• CHALLENGE
Your task is to retype each line of the data below exactly.

-- Start --

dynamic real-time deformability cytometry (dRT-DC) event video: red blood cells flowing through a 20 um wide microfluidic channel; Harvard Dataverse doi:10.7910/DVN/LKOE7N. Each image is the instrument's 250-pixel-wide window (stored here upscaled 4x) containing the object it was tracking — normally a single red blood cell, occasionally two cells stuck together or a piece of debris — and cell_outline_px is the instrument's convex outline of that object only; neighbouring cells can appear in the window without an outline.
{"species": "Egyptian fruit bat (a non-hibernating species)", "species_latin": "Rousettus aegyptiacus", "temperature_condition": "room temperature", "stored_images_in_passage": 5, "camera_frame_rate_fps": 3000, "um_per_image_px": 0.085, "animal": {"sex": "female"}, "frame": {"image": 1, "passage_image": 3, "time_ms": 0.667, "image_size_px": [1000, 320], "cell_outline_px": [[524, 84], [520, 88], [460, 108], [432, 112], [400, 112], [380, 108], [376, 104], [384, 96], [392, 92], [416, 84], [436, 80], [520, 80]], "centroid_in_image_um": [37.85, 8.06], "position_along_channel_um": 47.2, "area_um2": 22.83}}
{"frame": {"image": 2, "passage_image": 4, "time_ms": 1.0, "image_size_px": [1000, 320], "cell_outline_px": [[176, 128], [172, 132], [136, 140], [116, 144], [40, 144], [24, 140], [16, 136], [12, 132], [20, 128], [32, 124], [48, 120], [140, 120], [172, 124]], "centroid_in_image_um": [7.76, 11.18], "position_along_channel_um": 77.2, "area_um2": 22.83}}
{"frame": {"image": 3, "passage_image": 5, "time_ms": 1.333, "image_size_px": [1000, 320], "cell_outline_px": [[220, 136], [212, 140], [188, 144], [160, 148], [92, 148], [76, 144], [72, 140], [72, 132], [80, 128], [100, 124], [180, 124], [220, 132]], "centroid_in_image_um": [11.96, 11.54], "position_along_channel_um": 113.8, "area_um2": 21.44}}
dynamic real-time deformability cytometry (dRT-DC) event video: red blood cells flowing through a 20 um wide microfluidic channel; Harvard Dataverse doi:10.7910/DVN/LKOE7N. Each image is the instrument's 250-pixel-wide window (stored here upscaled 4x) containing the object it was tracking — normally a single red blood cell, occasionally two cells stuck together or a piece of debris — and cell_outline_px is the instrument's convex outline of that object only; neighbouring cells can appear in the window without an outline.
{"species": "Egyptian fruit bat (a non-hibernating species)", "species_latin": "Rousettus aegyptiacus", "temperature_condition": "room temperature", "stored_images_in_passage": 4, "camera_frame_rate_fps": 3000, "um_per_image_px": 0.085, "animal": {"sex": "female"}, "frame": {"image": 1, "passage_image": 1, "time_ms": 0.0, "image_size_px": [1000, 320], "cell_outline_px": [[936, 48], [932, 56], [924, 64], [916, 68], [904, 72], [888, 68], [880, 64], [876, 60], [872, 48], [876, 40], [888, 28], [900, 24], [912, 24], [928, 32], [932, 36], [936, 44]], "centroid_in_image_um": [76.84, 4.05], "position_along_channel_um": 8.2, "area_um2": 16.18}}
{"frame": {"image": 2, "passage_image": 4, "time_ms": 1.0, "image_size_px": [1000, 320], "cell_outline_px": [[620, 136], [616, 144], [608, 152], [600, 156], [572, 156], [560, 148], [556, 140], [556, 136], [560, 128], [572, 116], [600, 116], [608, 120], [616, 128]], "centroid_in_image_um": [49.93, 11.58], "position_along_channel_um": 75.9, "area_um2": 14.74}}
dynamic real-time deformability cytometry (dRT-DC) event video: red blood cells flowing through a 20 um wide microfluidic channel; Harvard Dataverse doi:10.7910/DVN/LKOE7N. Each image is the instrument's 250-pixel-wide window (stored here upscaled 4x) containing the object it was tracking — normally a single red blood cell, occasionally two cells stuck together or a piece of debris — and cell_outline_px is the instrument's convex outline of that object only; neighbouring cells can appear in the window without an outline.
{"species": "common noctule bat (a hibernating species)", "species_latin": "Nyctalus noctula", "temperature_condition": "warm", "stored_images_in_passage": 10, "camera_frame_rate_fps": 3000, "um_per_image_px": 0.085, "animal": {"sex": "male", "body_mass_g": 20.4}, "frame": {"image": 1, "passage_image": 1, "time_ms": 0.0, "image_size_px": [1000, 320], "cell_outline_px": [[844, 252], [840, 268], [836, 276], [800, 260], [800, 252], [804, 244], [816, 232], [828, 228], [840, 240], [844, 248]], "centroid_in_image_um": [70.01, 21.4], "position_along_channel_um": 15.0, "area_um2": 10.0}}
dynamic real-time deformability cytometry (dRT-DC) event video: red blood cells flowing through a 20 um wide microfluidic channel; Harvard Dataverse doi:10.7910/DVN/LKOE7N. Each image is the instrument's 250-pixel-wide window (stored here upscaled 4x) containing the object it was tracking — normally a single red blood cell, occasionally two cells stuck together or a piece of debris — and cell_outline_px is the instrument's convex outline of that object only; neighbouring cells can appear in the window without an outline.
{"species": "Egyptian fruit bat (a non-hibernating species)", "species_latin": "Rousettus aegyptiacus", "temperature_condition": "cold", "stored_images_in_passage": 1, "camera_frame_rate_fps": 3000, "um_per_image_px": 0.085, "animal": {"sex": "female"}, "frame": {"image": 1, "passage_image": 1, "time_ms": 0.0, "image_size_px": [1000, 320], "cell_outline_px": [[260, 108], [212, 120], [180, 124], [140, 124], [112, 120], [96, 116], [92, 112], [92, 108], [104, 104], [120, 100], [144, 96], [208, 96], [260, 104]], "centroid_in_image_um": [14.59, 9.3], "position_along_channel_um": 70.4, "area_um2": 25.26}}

-- End --

• ANSWER TO THE TASK
dynamic real-time deformability cytometry (dRT-DC) event video: red blood cells flowing through a 20 um wide microfluidic channel; Harvard Dataverse doi:10.7910/DVN/LKOE7N. Each image is the instrument's 250-pixel-wide window (stored here upscaled 4x) containing the object it was tracking — normally a single red blood cell, occasionally two cells stuck together or a piece of debris — and cell_outline_px is the instrument's convex outline of that object only; neighbouring cells can appear in the window without an outline.
{"species": "Egyptian fruit bat (a non-hibernating species)", "species_latin": "Rousettus aegyptiacus", "temperature_condition": "room temperature", "stored_images_in_passage": 5, "camera_frame_rate_fps": 3000, "um_per_image_px": 0.085, "animal": {"sex": "female"}, "frame": {"image": 1, "passage_image": 3, "time_ms": 0.667, "image_size_px": [1000, 320], "cell_outline_px": [[524, 84], [520, 88], [460, 108], [432, 112], [400, 112], [380, 108], [376, 104], [384, 96], [392, 92], [416, 84], [436, 80], [520, 80]], "centroid_in_image_um": [37.85, 8.06], "position_along_channel_um": 47.2, "area_um2": 22.83}}
{"frame": {"image": 2, "passage_image": 4, "time_ms": 1.0, "image_size_px": [1000, 320], "cell_outline_px": [[176, 128], [172, 132], [136, 140], [116, 144], [40, 144], [24, 140], [16, 136], [12, 132], [20, 128], [32, 124], [48, 120], [140, 120], [172, 124]], "centroid_in_image_um": [7.76, 11.18], "position_along_channel_um": 77.2, "area_um2": 22.83}}
{"frame": {"image": 3, "passage_image": 5, "time_ms": 1.333, "image_size_px": [1000, 320], "cell_outline_px": [[220, 136], [212, 140], [188, 144], [160, 148], [92, 148], [76, 144], [72, 140], [72, 132], [80, 128], [100, 124], [180, 124], [220, 132]], "centroid_in_image_um": [11.96, 11.54], "position_along_channel_um": 113.8, "area_um2": 21.44}}
dynamic real-time deformability cytometry (dRT-DC) event video: red blood cells flowing through a 20 um wide microfluidic channel; Harvard Dataverse doi:10.7910/DVN/LKOE7N. Each image is the instrument's 250-pixel-wide window (stored here upscaled 4x) containing the object it was tracking — normally a single red blood cell, occasionally two cells stuck together or a piece of debris — and cell_outline_px is the instrument's convex outline of that object only; neighbouring cells can appear in the window without an outline.
{"species": "Egyptian fruit bat (a non-hibernating species)", "species_latin": "Rousettus aegyptiacus", "temperature_condition": "room temperature", "stored_images_in_passage": 4, "camera_frame_rate_fps": 3000, "um_per_image_px": 0.085, "animal": {"sex": "female"}, "frame": {"image": 1, "passage_image": 1, "time_ms": 0.0, "image_size_px": [1000, 320], "cell_outline_px": [[936, 48], [932, 56], [924, 64], [916, 68], [904, 72], [888, 68], [880, 64], [876, 60], [872, 48], [876, 40], [888, 28], [900, 24], [912, 24], [928, 32], [932, 36], [936, 44]], "centroid_in_image_um": [76.84, 4.05], "position_along_channel_um": 8.2, "area_um2": 16.18}}
{"frame": {"image": 2, "passage_image": 4, "time_ms": 1.0, "image_size_px": [1000, 320], "cell_outline_px": [[620, 136], [616, 144], [608, 152], [600, 156], [572, 156], [560, 148], [556, 140], [556, 136], [560, 128], [572, 116], [600, 116], [608, 120], [616, 128]], "centroid_in_image_um": [49.93, 11.58], "position_along_channel_um": 75.9, "area_um2": 14.74}}
dynamic real-time deformability cytometry (dRT-DC) event video: red blood cells flowing through a 20 um wide microfluidic channel; Harvard Dataverse doi:10.7910/DVN/LKOE7N. Each image is the instrument's 250-pixel-wide window (stored here upscaled 4x) containing the object it was tracking — normally a single red blood cell, occasionally two cells stuck together or a piece of debris — and cell_outline_px is the instrument's convex outline of that object only; neighbouring cells can appear in the window without an outline.
{"species": "common noctule bat (a hibernating species)", "species_latin": "Nyctalus noctula", "temperature_condition": "warm", "stored_images_in_passage": 10, "camera_frame_rate_fps": 3000, "um_per_image_px": 0.085, "animal": {"sex": "male", "body_mass_g": 20.4}, "frame": {"image": 1, "passage_image": 1, "time_ms": 0.0, "image_size_px": [1000, 320], "cell_outline_px": [[844, 252], [840, 268], [836, 276], [800, 260], [800, 252], [804, 244], [816, 232], [828, 228], [840, 240], [844, 248]], "centroid_in_image_um": [70.01, 21.4], "position_along_channel_um": 15.0, "area_um2": 10.0}}
dynamic real-time deformability cytometry (dRT-DC) event video: red blood cells flowing through a 20 um wide microfluidic channel; Harvard Dataverse doi:10.7910/DVN/LKOE7N. Each image is the instrument's 250-pixel-wide window (stored here upscaled 4x) containing the object it was tracking — normally a single red blood cell, occasionally two cells stuck together or a piece of debris — and cell_outline_px is the instrument's convex outline of that object only; neighbouring cells can appear in the window without an outline.
{"species": "Egyptian fruit bat (a non-hibernating species)", "species_latin": "Rousettus aegyptiacus", "temperature_condition": "cold", "stored_images_in_passage": 1, "camera_frame_rate_fps": 3000, "um_per_image_px": 0.085, "animal": {"sex": "female"}, "frame": {"image": 1, "passage_image": 1, "time_ms": 0.0, "image_size_px": [1000, 320], "cell_outline_px": [[260, 108], [212, 120], [180, 124], [140, 124], [112, 120], [96, 116], [92, 112], [92, 108], [104, 104], [120, 100], [144, 96], [208, 96], [260, 104]], "centroid_in_image_um": [14.59, 9.3], "position_along_channel_um": 70.4, "area_um2": 25.26}}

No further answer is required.